While this example is extreme, stigmatization of Kosovo in the EU is not only an issue of extreme right fringe parties. Officials in Brussels working on the Western Balkans, when interviewed off the record on issues of radicalization and foreign fighters in the region, did not shy away from defining this as a predominantly Albanian and Muslim issue. In an environment of increased polarization and populism, and increased anti-Islam and anti-immigration sentiment throughout Europe, labeling Kosovo as “Islamic” enables skeptical EU member states to further isolate Kosovo from the EU.

As it is, Kosovo already has an ambivalent relationship with the EU, since five EU member states do not recognize Kosovo’s statehood, and that hinders Kosovo’s aspiration to join the EU. Now, with the narratives in the EU around violent extremism in Kosovo, EU policies that were previously available to Kosovo because they did not relate to statehood – such as visa free travel – are becoming even harder to reach.

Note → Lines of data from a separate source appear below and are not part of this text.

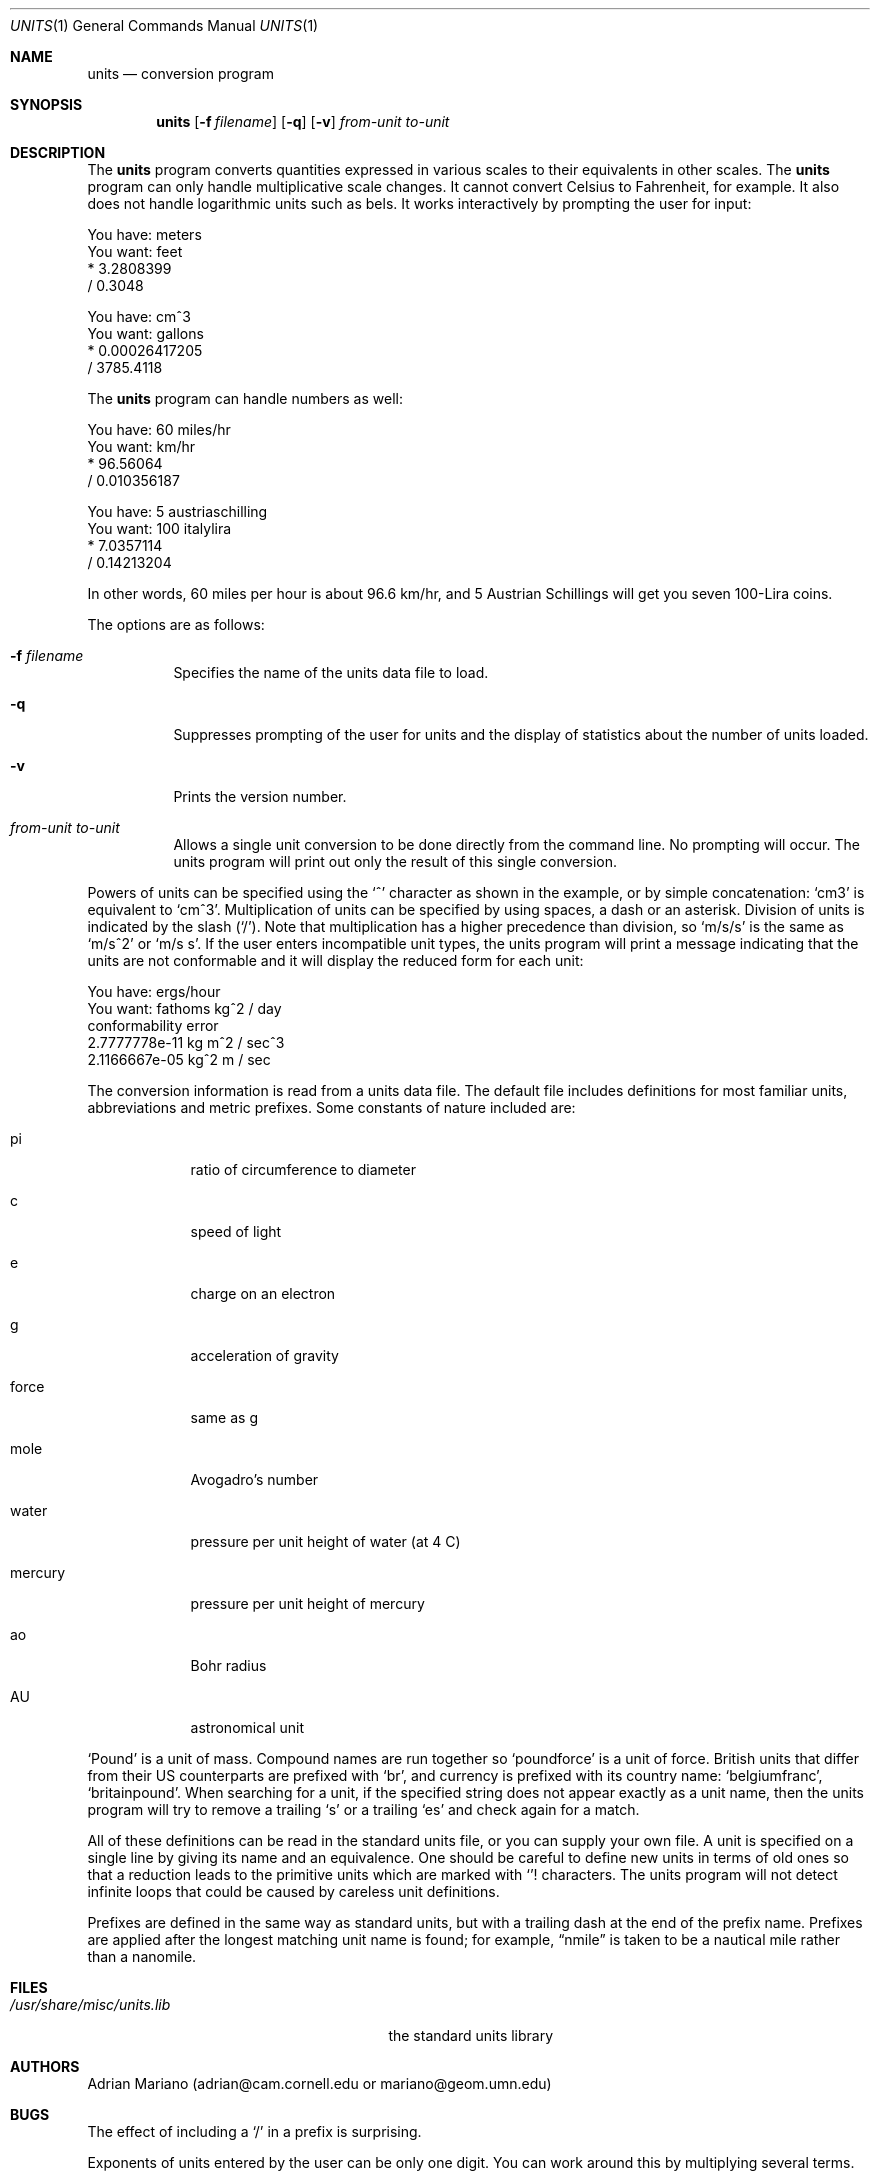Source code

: .\" $OpenBSD: units.1,v 1.12 2000/11/10 05:10:42 aaron Exp $
.\" converted to new format by deraadt@openbsd.org
.Dd July 14, 1993
.Dt UNITS 1
.Os
.Sh NAME
.Nm units
.Nd conversion program
.Sh SYNOPSIS
.Nm units
.Op Fl f Ar filename
.Op Fl q
.Op Fl v
.Ar from-unit
.Ar to-unit
.Sh DESCRIPTION
The
.Nm
program converts quantities expressed in various scales to
their equivalents in other scales.
The
.Nm
program can only handle multiplicative scale changes.
It cannot convert Celsius
to Fahrenheit, for example.
It also does not handle logarithmic units such as bels.
It works interactively by prompting the user for input:
.Pp
.nf
    You have: meters
    You want: feet
            * 3.2808399
            / 0.3048

    You have: cm^3
    You want: gallons
            * 0.00026417205
            / 3785.4118
.fi
.Pp
The
.Nm
program can handle numbers as well:
.Pp
.nf
    You have: 60 miles/hr
    You want: km/hr
            * 96.56064
            / 0.010356187

    You have: 5 austriaschilling
    You want: 100 italylira
            * 7.0357114
            / 0.14213204
.fi
.Pp
In other words, 60 miles per hour is about 96.6 km/hr, and 5 Austrian
Schillings will get you seven 100-Lira coins.
.Pp
The options are as follows:
.Bl -tag -width Ds
.It Fl f Ar filename
Specifies the name of the units data file to load.
.It Fl q
Suppresses prompting of the user for units and the display of statistics
about the number of units loaded.
.It Fl v
Prints the version number.
.It Ar from-unit Ar to-unit
Allows a single unit conversion to be done directly from the command line.
No prompting will occur.
The units program will print out
only the result of this single conversion.
.El
.Pp
Powers of units can be specified using the
.Ql ^
character as shown in
the example, or by simple concatenation:
.Sq cm3
is equivalent to
.Sq cm^3 .
Multiplication of units can be specified by using spaces, a dash or
an asterisk.
Division of units is indicated by the slash
.Pq Ql / .
Note that multiplication has a higher precedence than division, so
.Sq m/s/s
is the same as
.Sq m/s^2
or
.Sq m/s s .
If the user enters incompatible unit types, the units program will
print a message indicating that the units are not conformable and
it will display the reduced form for each unit:
.Pp
.nf
    You have: ergs/hour
    You want: fathoms kg^2 / day
    conformability error
            2.7777778e-11 kg m^2 / sec^3
            2.1166667e-05 kg^2 m / sec
.fi
.Pp
The conversion information is read from a units data file.
The default file includes definitions for most familiar units,
abbreviations and metric prefixes.
Some constants of nature included are:
.Bl -tag -width mercury
.It pi
ratio of circumference to diameter
.It c
speed of light
.It e
charge on an electron
.It g
acceleration of gravity
.It force
same as g
.It mole
Avogadro's number
.It water
pressure per unit height of water (at 4 C)
.It mercury
pressure per unit height of mercury
.It ao
Bohr radius
.It AU
astronomical unit
.El
.Pp
.Sq Pound
is a unit of mass.
Compound names are run together so
.Sq poundforce
is a unit of force.
British units that differ from their US counterparts are prefixed with
.Sq br ,
and currency is prefixed with its country name:
.Sq belgiumfranc ,
.Sq britainpound .
When searching for
a unit, if the specified string does not appear exactly as a unit
name, then the units program will try to remove a trailing
.Sq s
or a trailing
.Sq es
and check again for a match.
.Pp
All of these definitions can be read in the standard units file, or you
can supply your own file.
A unit is specified on a single line by
giving its name and an equivalence.
One should be careful to define
new units in terms of old ones so that a reduction leads to the
primitive units which are marked with
.Ql !
characters.
The units program will not detect infinite loops that could be caused
by careless unit definitions.
.Pp
Prefixes are defined in the same way as standard units, but with
a trailing dash at the end of the prefix name.
Prefixes are applied
after the longest matching unit name is found; for example,
.Dq nmile
is taken to be a nautical mile rather than a nanomile.
.Sh FILES
.Bl -tag -width /usr/share/misc/units.lib
.It Pa /usr/share/misc/units.lib
the standard units library
.El
.Sh AUTHORS
Adrian Mariano (adrian@cam.cornell.edu or mariano@geom.umn.edu)
.Sh BUGS
The effect of including a
.Ql /
in a prefix is surprising.
.Pp
Exponents of units entered by the user can be only one digit.
You can work around this by multiplying several terms.
.Pp
The user must use
.Ql |
to indicate division of numbers and
.Ql /
to indicate division of symbols.
This distinction should not be necessary.
.Pp
Prefixes specified without a unit are treated as dimensionless quantities.
This can lead to confusion when some prefixes are also defined as units
(e.g., m).
For example, Tera- / Giga- is 1000, but one Tesla (T) is 10,000
Gauss (G).
.Pp
Some non-SI units have multiple definitions (e.g, barrel, calorie) and
others have changed over time (e.g., cubit).
In particular, monetary values fluctuate.
.Pp
The program contains various arbitrary limits on the length
of the units converted and on the length of the data file.
.Pp
The program should use a hash table to store units so that
it doesn't take so long to load the units list and check
for duplication.
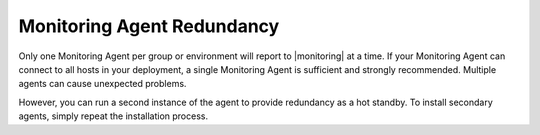 Monitoring Agent Redundancy
+++++++++++++++++++++++++++

Only one Monitoring Agent per group or environment will report to |monitoring|
at a time. If your Monitoring Agent can connect to all hosts in your
deployment, a single Monitoring Agent is sufficient and strongly
recommended.  Multiple agents can cause unexpected problems.

However, you can run a second instance of the agent to provide
redundancy as a hot standby. To install secondary agents, simply
repeat the installation process.

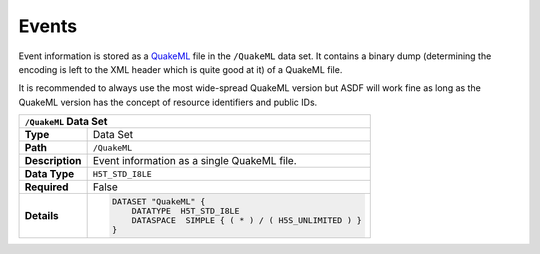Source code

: Events
======

Event information is stored as a `QuakeML <https://quake.ethz.ch/quakeml/>`_
file in the ``/QuakeML`` data set. It contains a binary dump (determining the
encoding is left to the XML header which is quite good at it) of a QuakeML
file.

It is recommended to always use the most wide-spread QuakeML version but ASDF
will work fine as long as the QuakeML version has the concept of resource
identifiers and public IDs.



+----------------+-------------------------------------------------------------+
| ``/QuakeML`` Data Set                                                        |
+================+=============================================================+
| **Type**       | Data Set                                                    |
+----------------+-------------------------------------------------------------+
| **Path**       | ``/QuakeML``                                                |
+----------------+-------------------------------------------------------------+
| **Description**| Event information as a single QuakeML file.                 |
+----------------+-------------------------------------------------------------+
| **Data Type**  | ``H5T_STD_I8LE``                                            |
+----------------+-------------------------------------------------------------+
| **Required**   | False                                                       |
+----------------+-------------------------------------------------------------+
| **Details**    |  .. code::                                                  |
|                |                                                             |
|                |      DATASET "QuakeML" {                                    |
|                |          DATATYPE  H5T_STD_I8LE                             |
|                |          DATASPACE  SIMPLE { ( * ) / ( H5S_UNLIMITED ) }    |
|                |      }                                                      |
+----------------+-------------------------------------------------------------+
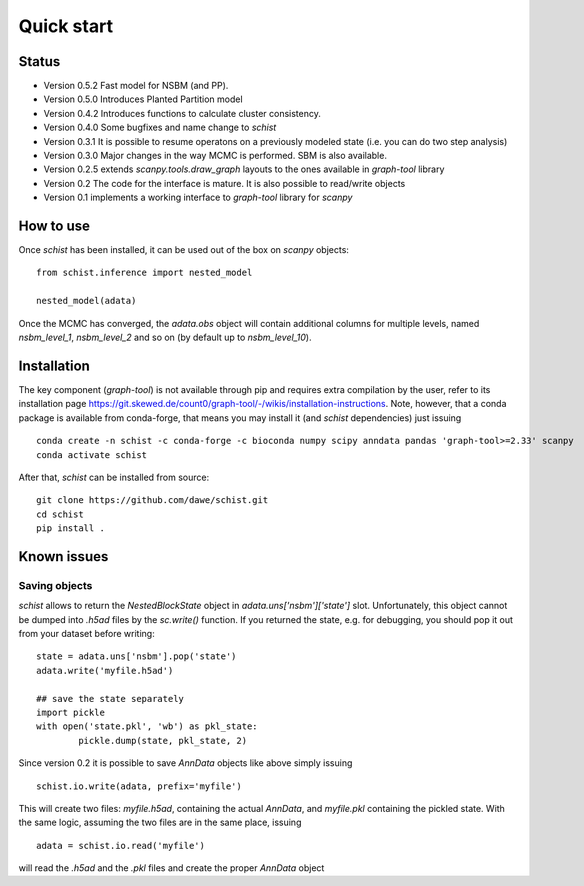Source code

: ***********
Quick start
***********

Status
######

- Version 0.5.2 Fast model for NSBM (and PP).
- Version 0.5.0 Introduces Planted Partition model
- Version 0.4.2 Introduces functions to calculate cluster consistency.
- Version 0.4.0 Some bugfixes and name change to `schist`
- Version 0.3.1 It is possible to resume operatons on a previously modeled state (i.e. you can do two step analysis)
- Version 0.3.0 Major changes in the way MCMC is performed. SBM is also available.
- Version 0.2.5 extends `scanpy.tools.draw_graph` layouts to the ones available in `graph-tool` library
- Version 0.2 The code for the interface is mature. It is also possible to read/write objects
- Version 0.1 implements a working interface to `graph-tool` library for `scanpy`

How to use
##########

Once `schist` has been installed, it can be used out of the box on `scanpy` objects:

::

	from schist.inference import nested_model

	nested_model(adata)


Once the MCMC has converged, the `adata.obs` object will contain additional columns for multiple levels, named `nsbm_level_1`, `nsbm_level_2` and so on (by default up to `nsbm_level_10`).

Installation
############

The key component (`graph-tool`) is not available through pip and requires extra compilation by the user, refer to its installation page `<https://git.skewed.de/count0/graph-tool/-/wikis/installation-instructions>`_. Note, however, that a conda package is available from conda-forge, that means you may install it (and `schist` dependencies) just issuing

::

	conda create -n schist -c conda-forge -c bioconda numpy scipy anndata pandas 'graph-tool>=2.33' scanpy	
	conda activate schist


After that, `schist` can be installed from source:

::

	git clone https://github.com/dawe/schist.git
	cd schist
	pip install .


Known issues
############

Saving objects
**************

`schist` allows to return the `NestedBlockState` object in `adata.uns['nsbm']['state']` slot. Unfortunately, this object cannot be dumped into `.h5ad` files by the `sc.write()` function. If you returned the state, e.g. for debugging, you should pop it out from your dataset before writing:

::

	state = adata.uns['nsbm'].pop('state')
	adata.write('myfile.h5ad')

	## save the state separately
	import pickle
	with open('state.pkl', 'wb') as pkl_state:
    		pickle.dump(state, pkl_state, 2)

Since version 0.2 it is possible to save `AnnData` objects like above simply issuing

::

	schist.io.write(adata, prefix='myfile')

This will create two files: `myfile.h5ad`, containing the actual `AnnData`, and 
`myfile.pkl` containing the pickled state. With the same logic, assuming the two files
are in the same place, issuing

::

	adata = schist.io.read('myfile')

will read the `.h5ad` and the `.pkl` files and create the proper `AnnData` object
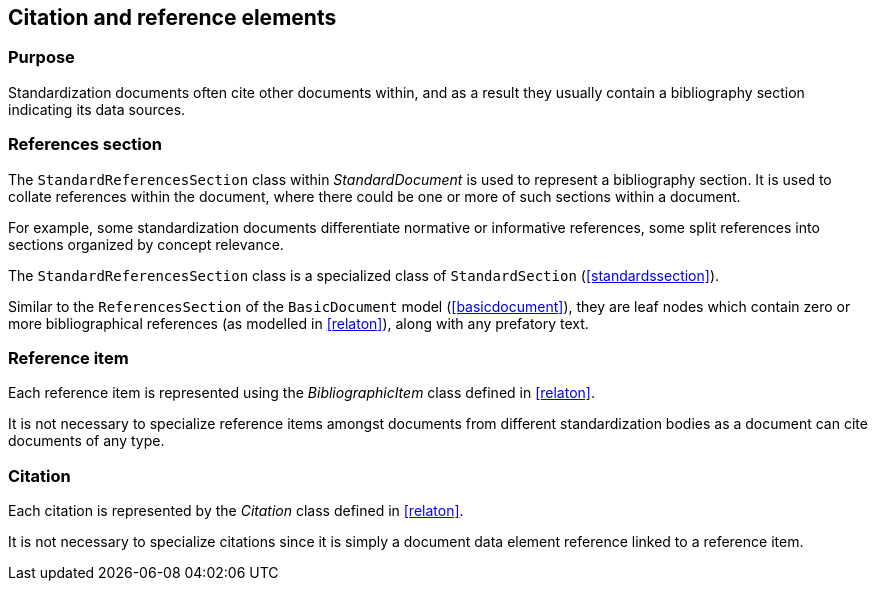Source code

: 
[[standardsreferencessection]]
== Citation and reference elements

=== Purpose

Standardization documents often cite other documents within,
and as a result they usually contain a bibliography section
indicating its data sources.

=== References section

The `StandardReferencesSection` class within _StandardDocument_
is used to represent a bibliography section.
It is used to collate references within the document, where
there could be one or more of such sections within a document.

For example, some standardization documents differentiate
normative or informative references, some split references into
sections organized by concept relevance.

The `StandardReferencesSection` class is a specialized class of
`StandardSection` (<<standardssection>>).

Similar to the `ReferencesSection` of the `BasicDocument` model
(<<basicdocument>>), they are leaf nodes which contain zero or more
bibliographical references (as modelled in <<relaton>>), along with
any prefatory text.


=== Reference item

Each reference item is represented using the _BibliographicItem_
class defined in <<relaton>>.

It is not necessary to specialize reference items amongst
documents from different standardization bodies as a document
can cite documents of any type.


=== Citation

Each citation is represented by the _Citation_ class defined in
<<relaton>>.

It is not necessary to specialize citations since it is simply
a document data element reference linked to a reference item.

While many questions remain as to the scale of Kosovo’s radicalization problem, it has certainly not affected the EU in the way that some reports (like the one from UNDP) claim. The issue has been exaggerated, and the available narratives have less to do with Kosovo’s “radical Islamists” and more with projected fears of a Europe that is polarized. Either way, isolating Kosovo is not the solution. Preventing future radicalization is contingent on developing a stronger relationship between Kosovo and the EU, including allowing youth from Kosovo to travel freely and see the Europe they dream to one day join.